(Recorded data)
--------------------------------------------------

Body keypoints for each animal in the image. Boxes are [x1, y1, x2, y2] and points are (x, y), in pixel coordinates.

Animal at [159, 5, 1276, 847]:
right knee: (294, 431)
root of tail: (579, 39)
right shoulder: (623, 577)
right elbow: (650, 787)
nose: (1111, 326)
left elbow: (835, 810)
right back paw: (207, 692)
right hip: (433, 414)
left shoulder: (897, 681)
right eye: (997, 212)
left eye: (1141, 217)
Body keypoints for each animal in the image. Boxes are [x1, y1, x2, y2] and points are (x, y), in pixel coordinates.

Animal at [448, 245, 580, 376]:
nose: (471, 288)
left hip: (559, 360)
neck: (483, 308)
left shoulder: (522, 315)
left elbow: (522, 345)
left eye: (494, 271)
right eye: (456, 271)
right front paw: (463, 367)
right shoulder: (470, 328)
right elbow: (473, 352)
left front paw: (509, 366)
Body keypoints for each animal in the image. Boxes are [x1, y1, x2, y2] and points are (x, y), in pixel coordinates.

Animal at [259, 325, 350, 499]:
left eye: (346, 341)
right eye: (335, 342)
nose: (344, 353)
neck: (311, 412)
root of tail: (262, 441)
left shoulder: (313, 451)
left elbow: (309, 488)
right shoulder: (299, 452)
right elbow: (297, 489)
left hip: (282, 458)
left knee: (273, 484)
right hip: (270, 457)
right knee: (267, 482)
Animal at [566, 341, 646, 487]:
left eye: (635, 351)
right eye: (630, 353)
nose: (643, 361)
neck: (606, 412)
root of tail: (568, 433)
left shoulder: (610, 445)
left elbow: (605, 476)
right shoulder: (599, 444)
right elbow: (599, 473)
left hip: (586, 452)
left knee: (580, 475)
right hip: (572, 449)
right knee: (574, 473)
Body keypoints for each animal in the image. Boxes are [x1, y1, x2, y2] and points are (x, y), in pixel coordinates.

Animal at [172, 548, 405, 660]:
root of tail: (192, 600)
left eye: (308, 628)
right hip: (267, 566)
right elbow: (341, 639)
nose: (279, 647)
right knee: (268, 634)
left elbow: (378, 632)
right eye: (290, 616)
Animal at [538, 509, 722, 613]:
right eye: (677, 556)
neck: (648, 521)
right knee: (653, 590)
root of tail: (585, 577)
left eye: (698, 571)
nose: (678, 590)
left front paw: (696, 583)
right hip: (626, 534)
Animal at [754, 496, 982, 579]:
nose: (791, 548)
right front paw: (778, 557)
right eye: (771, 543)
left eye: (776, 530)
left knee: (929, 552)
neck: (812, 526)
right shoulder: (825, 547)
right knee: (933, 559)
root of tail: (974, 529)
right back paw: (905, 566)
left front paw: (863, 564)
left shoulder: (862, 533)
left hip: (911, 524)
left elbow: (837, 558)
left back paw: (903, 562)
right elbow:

--------------------------------------------------

**What to work on**
A verbatim copy of all the records is to be produced.

**Task result**
Body keypoints for each animal in the image. Boxes are [x1, y1, x2, y2] and points are (x, y), in pixel coordinates.

Animal at [159, 5, 1276, 847]:
right knee: (294, 431)
root of tail: (579, 39)
right shoulder: (623, 577)
right elbow: (650, 787)
nose: (1111, 326)
left elbow: (835, 810)
right back paw: (207, 692)
right hip: (433, 414)
left shoulder: (897, 681)
right eye: (997, 212)
left eye: (1141, 217)
Body keypoints for each animal in the image. Boxes are [x1, y1, x2, y2] and points are (x, y), in pixel coordinates.

Animal at [448, 245, 580, 376]:
nose: (471, 288)
left hip: (559, 360)
neck: (483, 308)
left shoulder: (522, 315)
left elbow: (522, 345)
left eye: (494, 271)
right eye: (456, 271)
right front paw: (463, 367)
right shoulder: (470, 328)
right elbow: (473, 352)
left front paw: (509, 366)
Body keypoints for each animal in the image. Boxes are [x1, y1, x2, y2] and points are (x, y), in pixel coordinates.

Animal at [259, 325, 350, 499]:
left eye: (346, 341)
right eye: (335, 342)
nose: (344, 353)
neck: (311, 412)
root of tail: (262, 441)
left shoulder: (313, 451)
left elbow: (309, 488)
right shoulder: (299, 452)
right elbow: (297, 489)
left hip: (282, 458)
left knee: (273, 484)
right hip: (270, 457)
right knee: (267, 482)
Animal at [566, 341, 646, 487]:
left eye: (635, 351)
right eye: (630, 353)
nose: (643, 361)
neck: (606, 412)
root of tail: (568, 433)
left shoulder: (610, 445)
left elbow: (605, 476)
right shoulder: (599, 444)
right elbow: (599, 473)
left hip: (586, 452)
left knee: (580, 475)
right hip: (572, 449)
right knee: (574, 473)
Body keypoints for each animal in the image. Boxes are [x1, y1, x2, y2] and points are (x, y), in pixel coordinates.

Animal at [172, 548, 405, 660]:
root of tail: (192, 600)
left eye: (308, 628)
right hip: (267, 566)
right elbow: (341, 639)
nose: (279, 647)
right knee: (268, 634)
left elbow: (378, 632)
right eye: (290, 616)
Animal at [538, 509, 722, 613]:
right eye: (677, 556)
neck: (648, 521)
right knee: (653, 590)
root of tail: (585, 577)
left eye: (698, 571)
nose: (678, 590)
left front paw: (696, 583)
right hip: (626, 534)
Animal at [754, 496, 982, 579]:
nose: (791, 548)
right front paw: (778, 557)
right eye: (771, 543)
left eye: (776, 530)
left knee: (929, 552)
neck: (812, 526)
right shoulder: (825, 547)
right knee: (933, 559)
root of tail: (974, 529)
right back paw: (905, 566)
left front paw: (863, 564)
left shoulder: (862, 533)
left hip: (911, 524)
left elbow: (837, 558)
left back paw: (903, 562)
right elbow:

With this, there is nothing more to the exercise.